%%

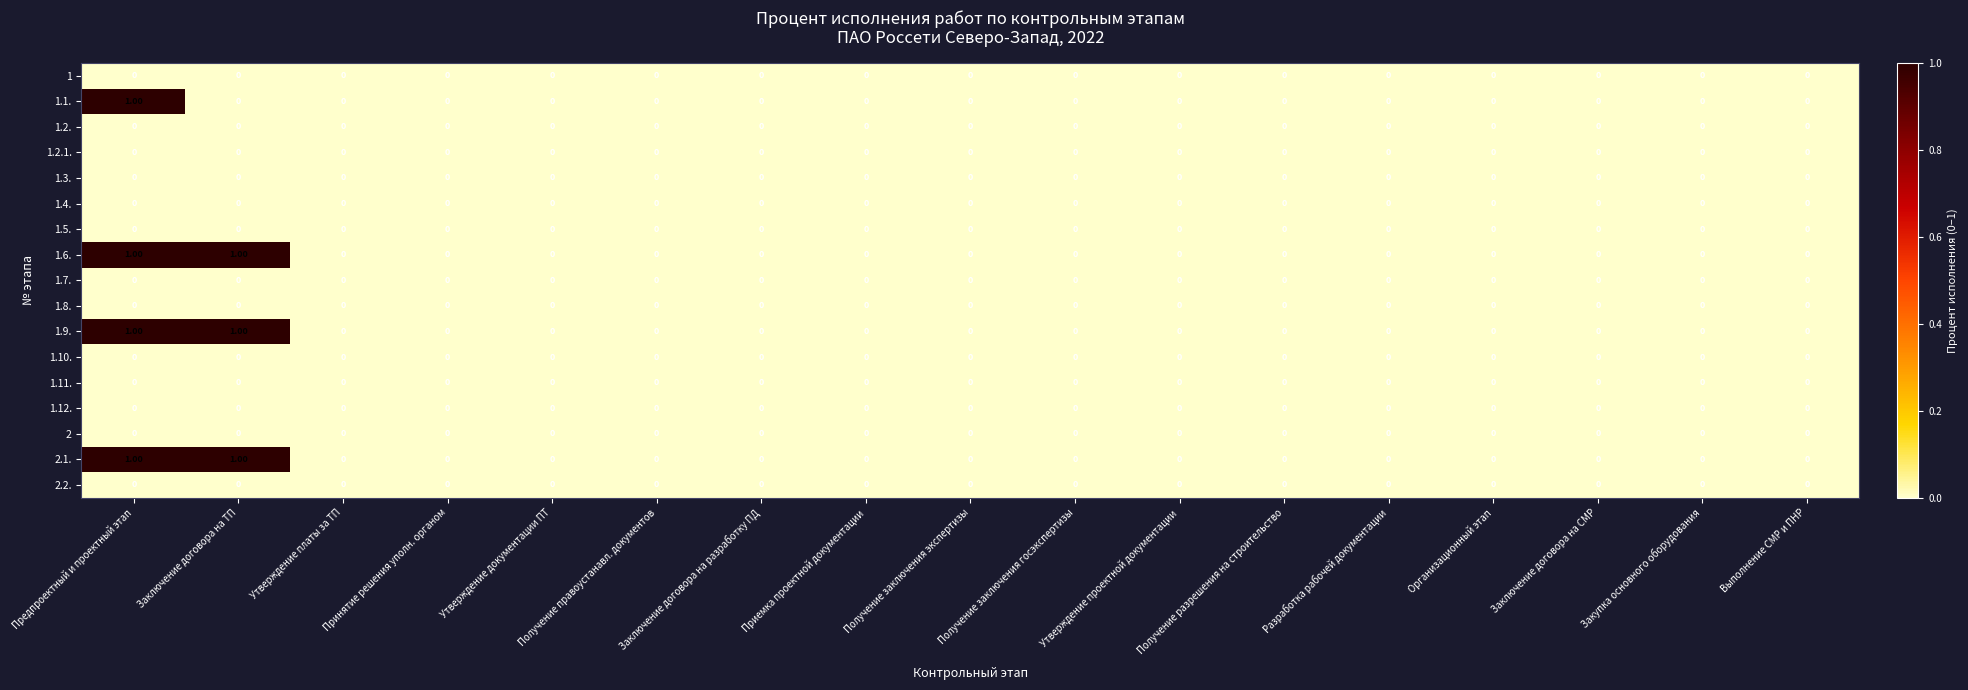

At which category is the sum across all series the highest?

Предпроектный и проектный этап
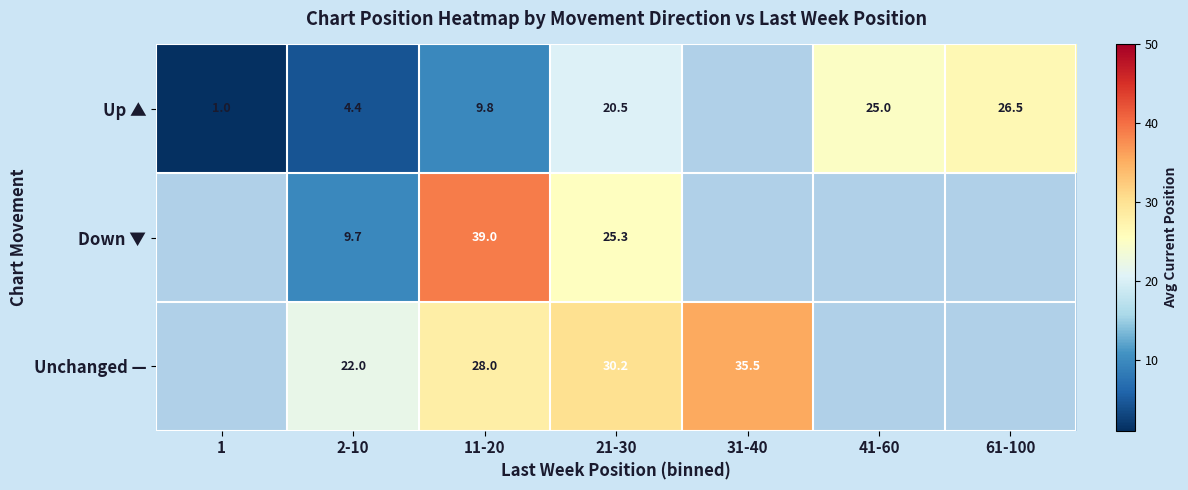

What is the difference between the highest and lowest values at 2-10?

17.6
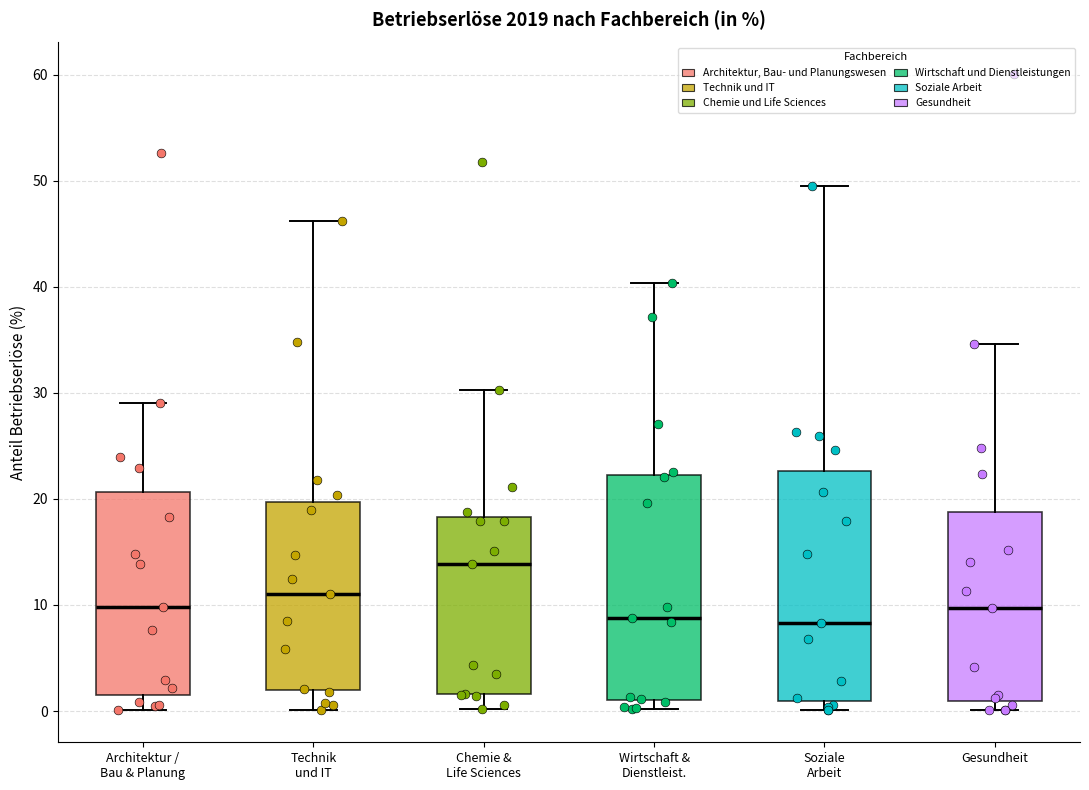

Reading left to right, transcribe this box plot: for each box, give where its median line is, the range the box spans, and where its two whiskers end, as read against the y-axis. The values are not printed on the chart, so give them approximately, as read against the axis.

Architektur / Bau & Planung: median 10, box 2 to 21, whiskers 0 to 29
Technik und IT: median 11, box 2 to 20, whiskers 0 to 46
Chemie & Life Sciences: median 14, box 2 to 18, whiskers 0 to 30
Wirtschaft & Dienstleist.: median 9, box 1 to 22, whiskers 0 to 40
Soziale Arbeit: median 8, box 1 to 23, whiskers 0 to 49
Gesundheit: median 10, box 1 to 19, whiskers 0 to 35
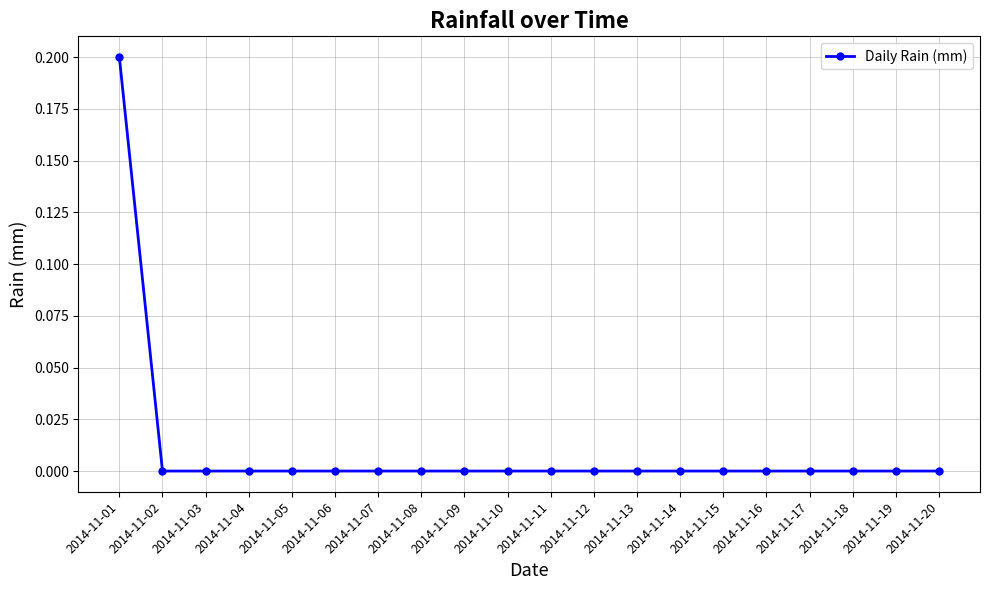

How many series are shown in this chart?

1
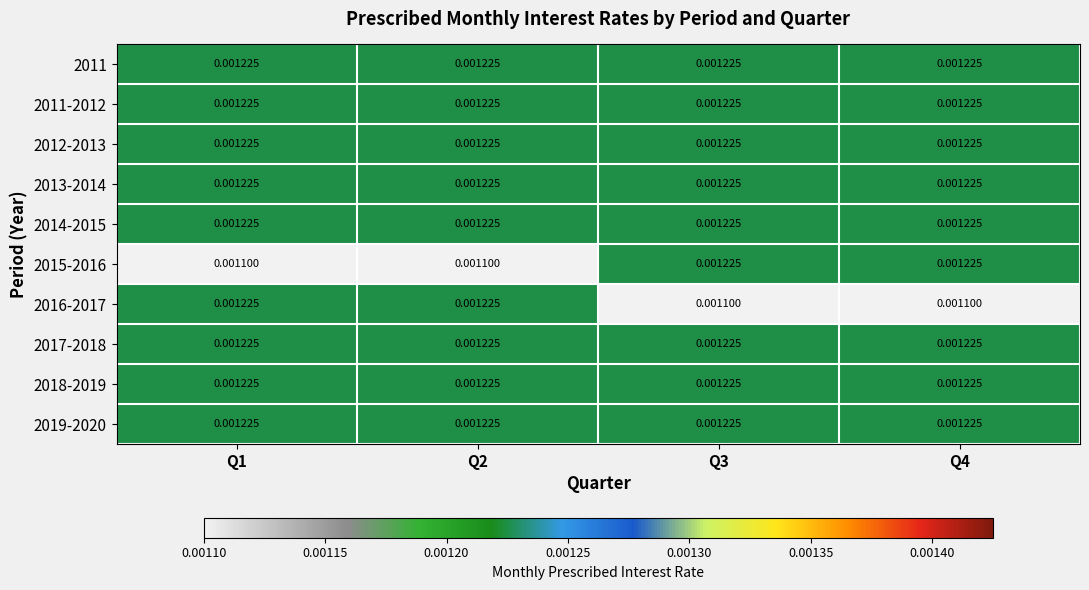

How many data points does each series have?

4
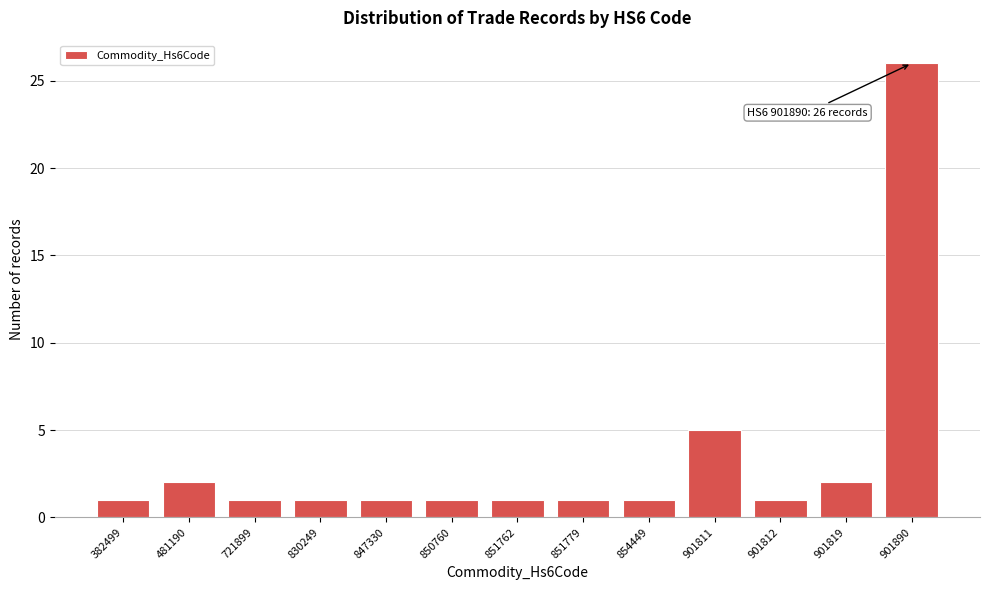

Reading right to left, list all the values displayed in this chart.

26	2	1	5	1	1	1	1	1	1	1	2	1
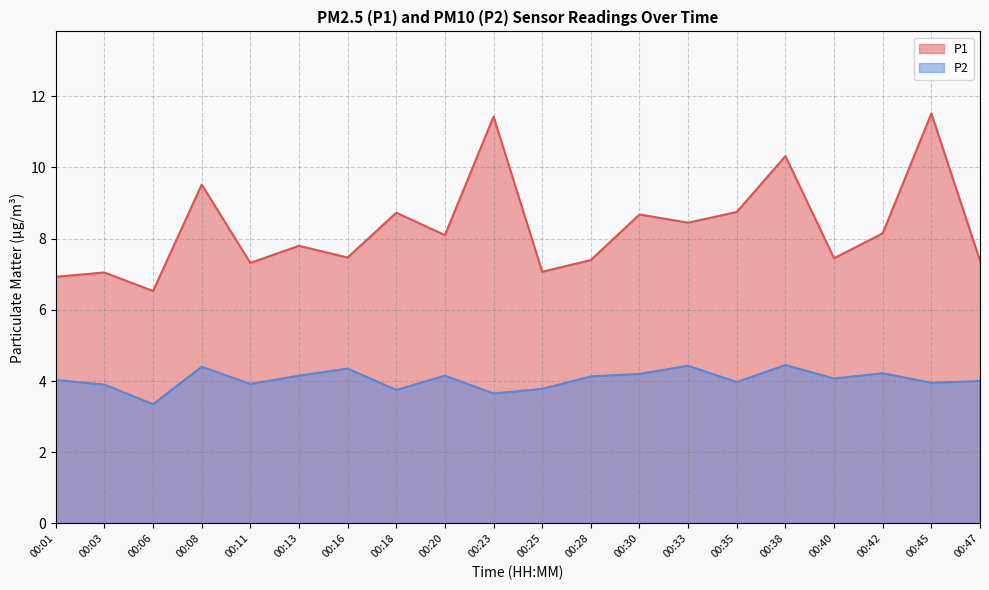

Reading left to right, list all the values displayed in this chart.

P1: 00:01=6.9	00:03=7.0	00:06=6.5	00:08=9.5	00:11=7.3	00:13=7.8	00:16=7.5	00:18=8.7	00:20=8.1	00:23=11.4	00:25=7.1	00:28=7.4	00:30=8.7	00:33=8.4	00:35=8.8	00:38=10.3	00:40=7.5	00:42=8.2	00:45=11.5	00:47=7.4
P2: 00:01=4.0	00:03=3.9	00:06=3.4	00:08=4.4	00:11=3.9	00:13=4.2	00:16=4.3	00:18=3.8	00:20=4.2	00:23=3.6	00:25=3.8	00:28=4.1	00:30=4.2	00:33=4.4	00:35=4.0	00:38=4.5	00:40=4.1	00:42=4.2	00:45=4.0	00:47=4.0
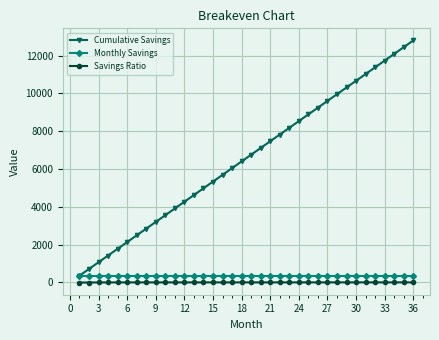

True or false: Cumulative Savings and Savings Ratio intersect in this chart.

False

%%

Put the lines above into a numbered list, leaving out the blank lines and the pictures.

1. At which category is the sum across all series the highest?
2. Предпроектный и проектный этап
3. What is the difference between the highest and lowest values at 2-10?
4. 17.6
5. Reading left to right, transcribe this box plot: for each box, give where its median line is, the range the box spans, and where its two whiskers end, as read against the y-axis. The values are not printed on the chart, so give them approximately, as read against the axis.
6. Architektur / Bau & Planung: median 10, box 2 to 21, whiskers 0 to 29
7. Technik und IT: median 11, box 2 to 20, whiskers 0 to 46
8. Chemie & Life Sciences: median 14, box 2 to 18, whiskers 0 to 30
9. Wirtschaft & Dienstleist.: median 9, box 1 to 22, whiskers 0 to 40
10. Soziale Arbeit: median 8, box 1 to 23, whiskers 0 to 49
11. Gesundheit: median 10, box 1 to 19, whiskers 0 to 35
12. How many series are shown in this chart?
13. 1
14. How many data points does each series have?
15. 4
16. Reading right to left, list all the values displayed in this chart.
17. 26	2	1	5	1	1	1	1	1	1	1	2	1
18. Reading left to right, list all the values displayed in this chart.
19. P1: 00:01=6.9	00:03=7.0	00:06=6.5	00:08=9.5	00:11=7.3	00:13=7.8	00:16=7.5	00:18=8.7	00:20=8.1	00:23=11.4	00:25=7.1	00:28=7.4	00:30=8.7	00:33=8.4	00:35=8.8	00:38=10.3	00:40=7.5	00:42=8.2	00:45=11.5	00:47=7.4
20. P2: 00:01=4.0	00:03=3.9	00:06=3.4	00:08=4.4	00:11=3.9	00:13=4.2	00:16=4.3	00:18=3.8	00:20=4.2	00:23=3.6	00:25=3.8	00:28=4.1	00:30=4.2	00:33=4.4	00:35=4.0	00:38=4.5	00:40=4.1	00:42=4.2	00:45=4.0	00:47=4.0
21. True or false: Cumulative Savings and Savings Ratio intersect in this chart.
22. False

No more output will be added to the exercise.